DATA EXTRACTS:
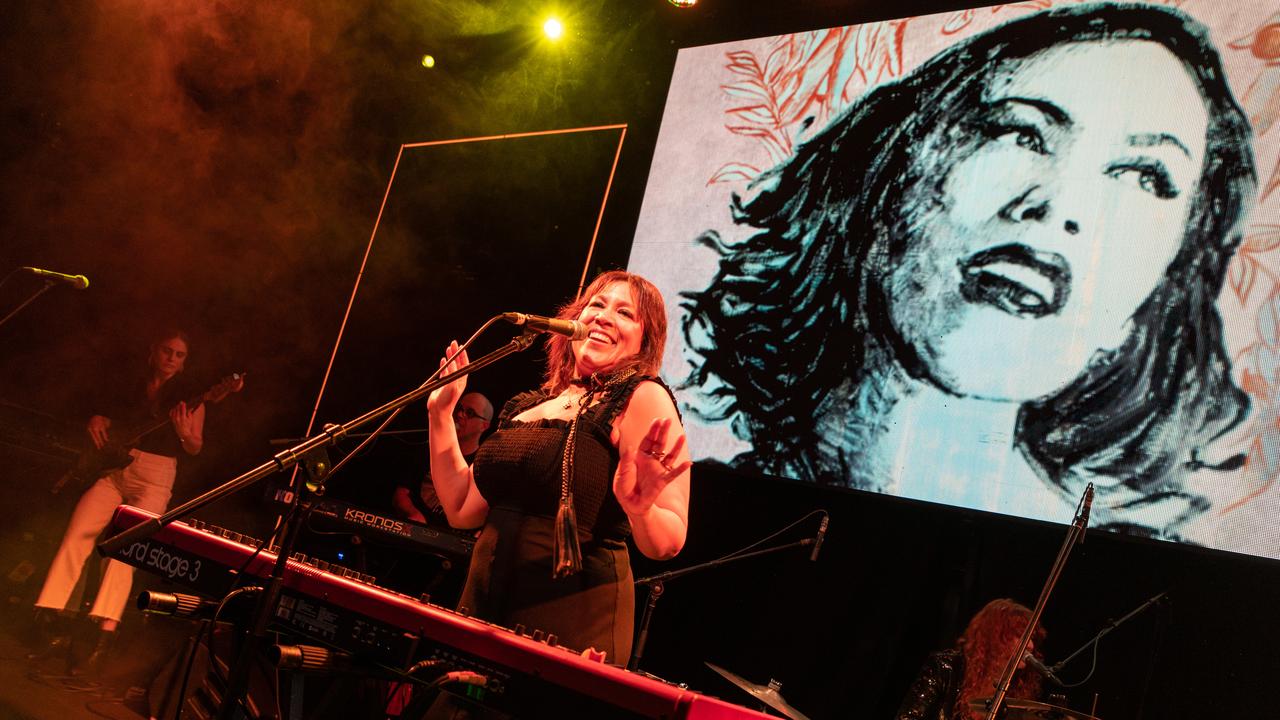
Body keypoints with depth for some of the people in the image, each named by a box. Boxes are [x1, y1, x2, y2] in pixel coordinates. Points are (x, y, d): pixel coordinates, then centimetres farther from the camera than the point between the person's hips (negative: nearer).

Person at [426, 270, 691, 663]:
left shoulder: (643, 398, -9)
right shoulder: (531, 404, 12)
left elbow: (668, 543, -15)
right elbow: (463, 511, 11)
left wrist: (639, 509, -37)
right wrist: (441, 413, 11)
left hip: (574, 623, -6)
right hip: (484, 608, 6)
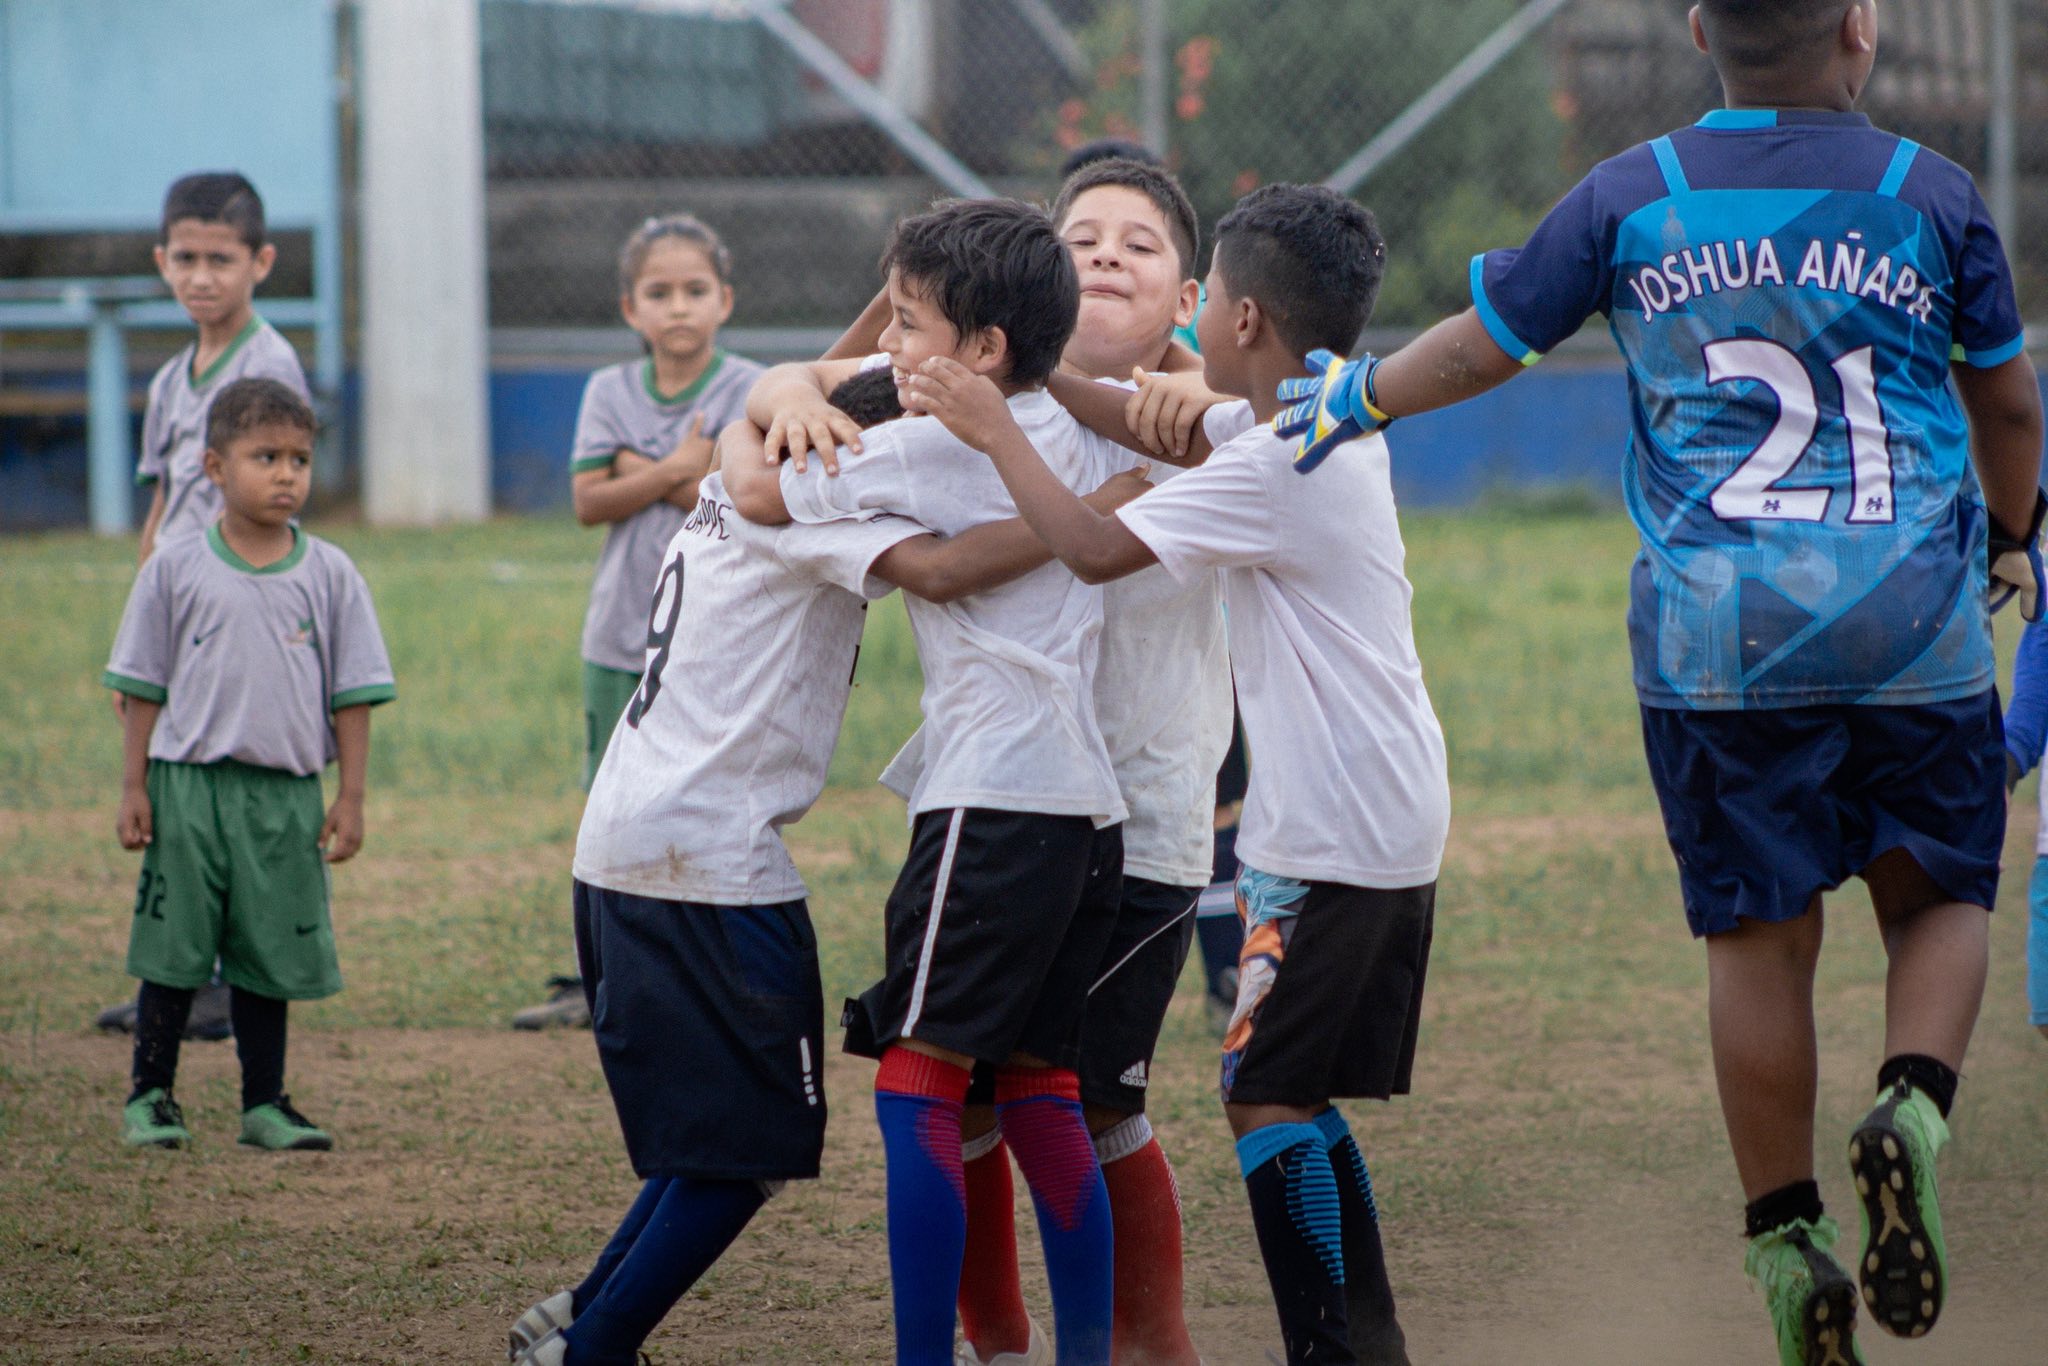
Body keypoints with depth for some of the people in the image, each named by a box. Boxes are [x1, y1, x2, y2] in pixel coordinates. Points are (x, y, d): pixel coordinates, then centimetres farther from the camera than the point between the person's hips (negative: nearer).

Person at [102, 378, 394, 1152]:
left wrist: (350, 799, 1)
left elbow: (351, 697, 5)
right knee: (173, 951, 3)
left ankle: (265, 1104, 17)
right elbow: (144, 688, 4)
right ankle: (150, 1096, 15)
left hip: (286, 794, 1)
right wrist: (134, 788, 1)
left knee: (268, 957, 8)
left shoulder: (329, 576, 3)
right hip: (189, 787, -1)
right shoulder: (174, 571, 0)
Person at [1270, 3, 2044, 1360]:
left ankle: (1789, 1247, 9)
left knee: (1759, 938, 8)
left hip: (1715, 626, 1)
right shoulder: (1933, 196, 2)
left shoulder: (1633, 198, 3)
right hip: (1915, 614, -1)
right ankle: (1912, 1110, -13)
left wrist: (1353, 397, 29)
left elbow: (1483, 344, 11)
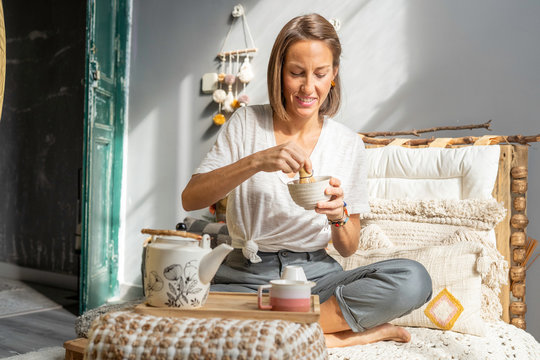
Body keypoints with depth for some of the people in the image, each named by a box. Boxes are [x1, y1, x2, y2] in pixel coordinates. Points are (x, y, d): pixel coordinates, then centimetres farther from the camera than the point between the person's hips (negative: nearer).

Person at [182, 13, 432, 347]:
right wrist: (256, 162, -24)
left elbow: (349, 248, 7)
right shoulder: (247, 123, 1)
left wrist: (338, 215, -17)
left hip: (316, 274, 2)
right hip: (248, 275, -1)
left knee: (414, 279, -25)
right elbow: (190, 199, -10)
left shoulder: (348, 143, 3)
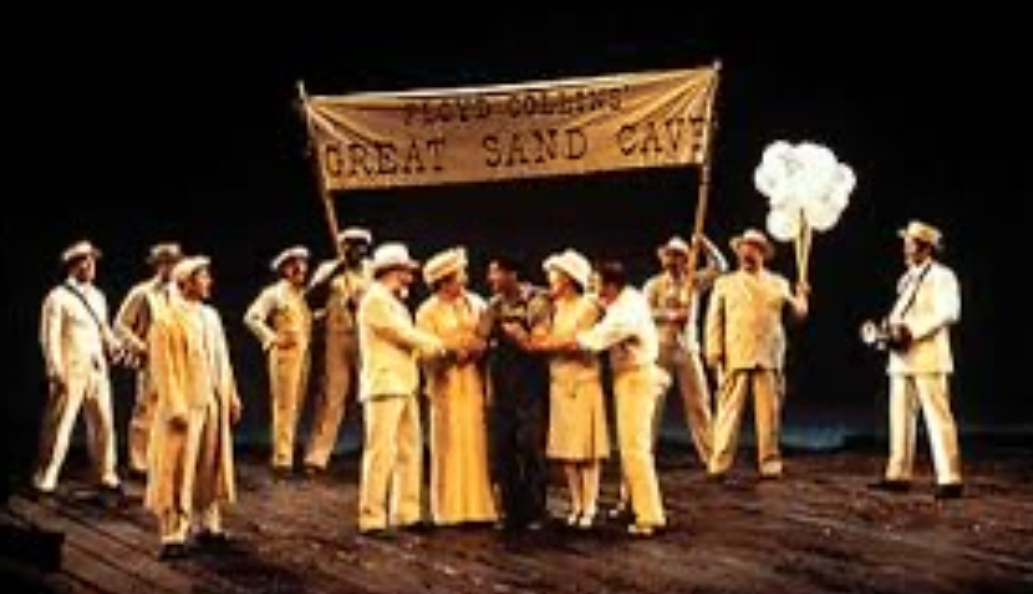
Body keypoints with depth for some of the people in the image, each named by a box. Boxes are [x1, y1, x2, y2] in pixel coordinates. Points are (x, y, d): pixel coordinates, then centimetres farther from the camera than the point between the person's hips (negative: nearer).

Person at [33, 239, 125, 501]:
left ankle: (107, 478, 17)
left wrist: (116, 346, -1)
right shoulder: (58, 297, -5)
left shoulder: (98, 297, 15)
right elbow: (49, 337, -9)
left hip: (98, 371, 6)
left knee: (104, 424, 7)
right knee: (59, 426, -3)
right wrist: (56, 372, -14)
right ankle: (45, 482, 5)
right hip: (71, 372, -6)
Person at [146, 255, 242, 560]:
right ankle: (173, 536, -4)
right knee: (179, 472, -5)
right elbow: (163, 368, -14)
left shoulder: (211, 316, 11)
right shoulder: (166, 320, -11)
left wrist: (231, 397, 13)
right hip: (186, 406, -7)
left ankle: (207, 525, 24)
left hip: (214, 405, 7)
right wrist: (175, 407, -19)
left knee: (211, 467, 13)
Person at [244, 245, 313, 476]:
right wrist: (273, 338, -12)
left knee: (297, 407, 7)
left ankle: (288, 455, 13)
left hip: (304, 355, 7)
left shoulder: (303, 295, 18)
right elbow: (252, 317, -10)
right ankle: (282, 459, -9)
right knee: (285, 406, -9)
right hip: (285, 354, -7)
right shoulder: (274, 293, -2)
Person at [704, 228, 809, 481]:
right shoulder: (725, 284, 15)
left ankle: (770, 464, 5)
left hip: (770, 359, 1)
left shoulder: (778, 284, 18)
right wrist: (714, 353, -1)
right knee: (729, 411, -6)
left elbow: (797, 314, 15)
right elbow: (714, 321, 10)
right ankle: (719, 464, -6)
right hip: (735, 358, -1)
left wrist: (801, 297, -6)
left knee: (769, 414, 0)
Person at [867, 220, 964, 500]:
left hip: (928, 357, -8)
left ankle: (950, 480, -11)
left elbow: (949, 312, -15)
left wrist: (912, 330, -20)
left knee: (938, 416, -10)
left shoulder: (941, 276, -4)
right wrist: (890, 328, 2)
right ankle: (899, 475, 11)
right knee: (900, 416, 7)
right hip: (902, 357, 8)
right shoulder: (906, 279, 21)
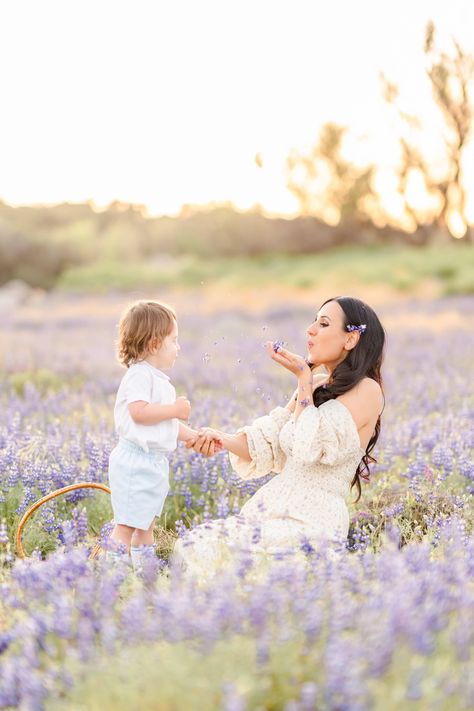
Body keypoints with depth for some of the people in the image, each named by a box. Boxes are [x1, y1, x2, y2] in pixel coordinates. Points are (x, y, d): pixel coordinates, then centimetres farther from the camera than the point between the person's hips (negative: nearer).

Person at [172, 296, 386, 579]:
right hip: (272, 508, 8)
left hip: (313, 523, -8)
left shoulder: (367, 390, -6)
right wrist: (222, 440, -5)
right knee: (190, 545, -13)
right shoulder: (316, 385, 18)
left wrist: (303, 375, -7)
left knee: (212, 553, -24)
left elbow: (309, 446, -17)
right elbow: (268, 445, 14)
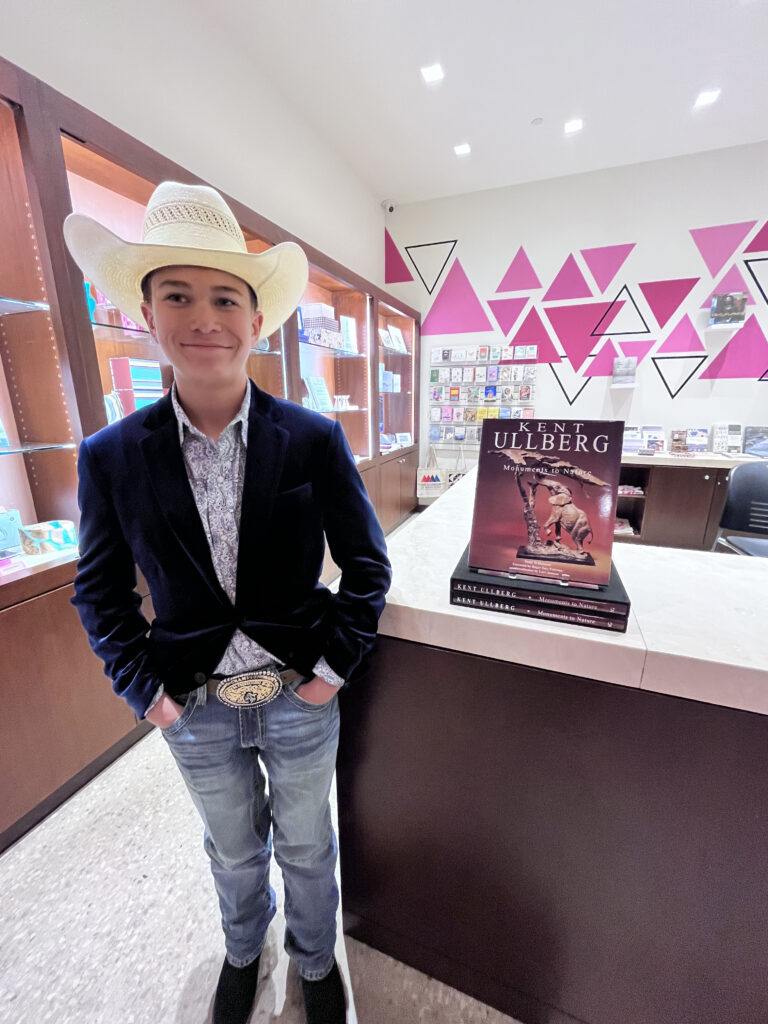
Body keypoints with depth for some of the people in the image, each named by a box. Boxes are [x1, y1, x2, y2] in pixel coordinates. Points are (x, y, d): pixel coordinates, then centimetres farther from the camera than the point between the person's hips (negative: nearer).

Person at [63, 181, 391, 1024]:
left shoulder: (314, 439, -15)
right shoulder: (111, 457, -11)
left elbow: (366, 566, -8)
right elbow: (99, 592, 1)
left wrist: (334, 667, -11)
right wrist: (144, 690, -6)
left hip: (300, 699, -1)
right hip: (195, 707, 2)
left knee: (305, 844, 26)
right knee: (234, 851, 31)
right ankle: (243, 948, 66)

TASK OBJECTIVE:
Leaving out all pictures, set down exactly the lines of the material above, from the line with "left elbow: (349, 248, 7)" to the line with "right elbow: (252, 317, -10)" inclusive, and no others.

SOLUTION:
left elbow: (349, 248, 7)
right shoulder: (247, 123, 1)
left wrist: (338, 215, -17)
left hip: (316, 274, 2)
right hip: (248, 275, -1)
left knee: (414, 279, -25)
right elbow: (190, 199, -10)
left shoulder: (348, 143, 3)
Body keypoints with depth for some of the people in the image, each named by a box. Boxes are [x1, y1, x2, y2] in pixel coordinates. Points are (x, y, d): pixel coordinates, then centimetres farther from the camera than the point between the person's hips (negative: nearer).

Person at [33, 239, 125, 501]:
left ankle: (107, 478, 17)
left wrist: (116, 346, -1)
right shoulder: (58, 297, -5)
left shoulder: (98, 297, 15)
right elbow: (49, 337, -9)
left hip: (98, 371, 6)
left knee: (104, 424, 7)
right knee: (59, 426, -3)
right wrist: (56, 372, -14)
right ankle: (45, 482, 5)
right hip: (71, 372, -6)
Person at [146, 255, 242, 560]:
right ankle: (173, 536, -4)
right knee: (179, 472, -5)
right elbow: (163, 368, -14)
left shoulder: (211, 316, 11)
right shoulder: (166, 320, -11)
left wrist: (231, 397, 13)
right hip: (186, 406, -7)
left ankle: (207, 525, 24)
left hip: (214, 405, 7)
right wrist: (175, 407, -19)
left knee: (211, 467, 13)
Person at [244, 245, 313, 476]:
right wrist: (273, 338, -12)
left knee: (297, 407, 7)
left ankle: (288, 455, 13)
left hip: (304, 355, 7)
left shoulder: (303, 295, 18)
right elbow: (252, 317, -10)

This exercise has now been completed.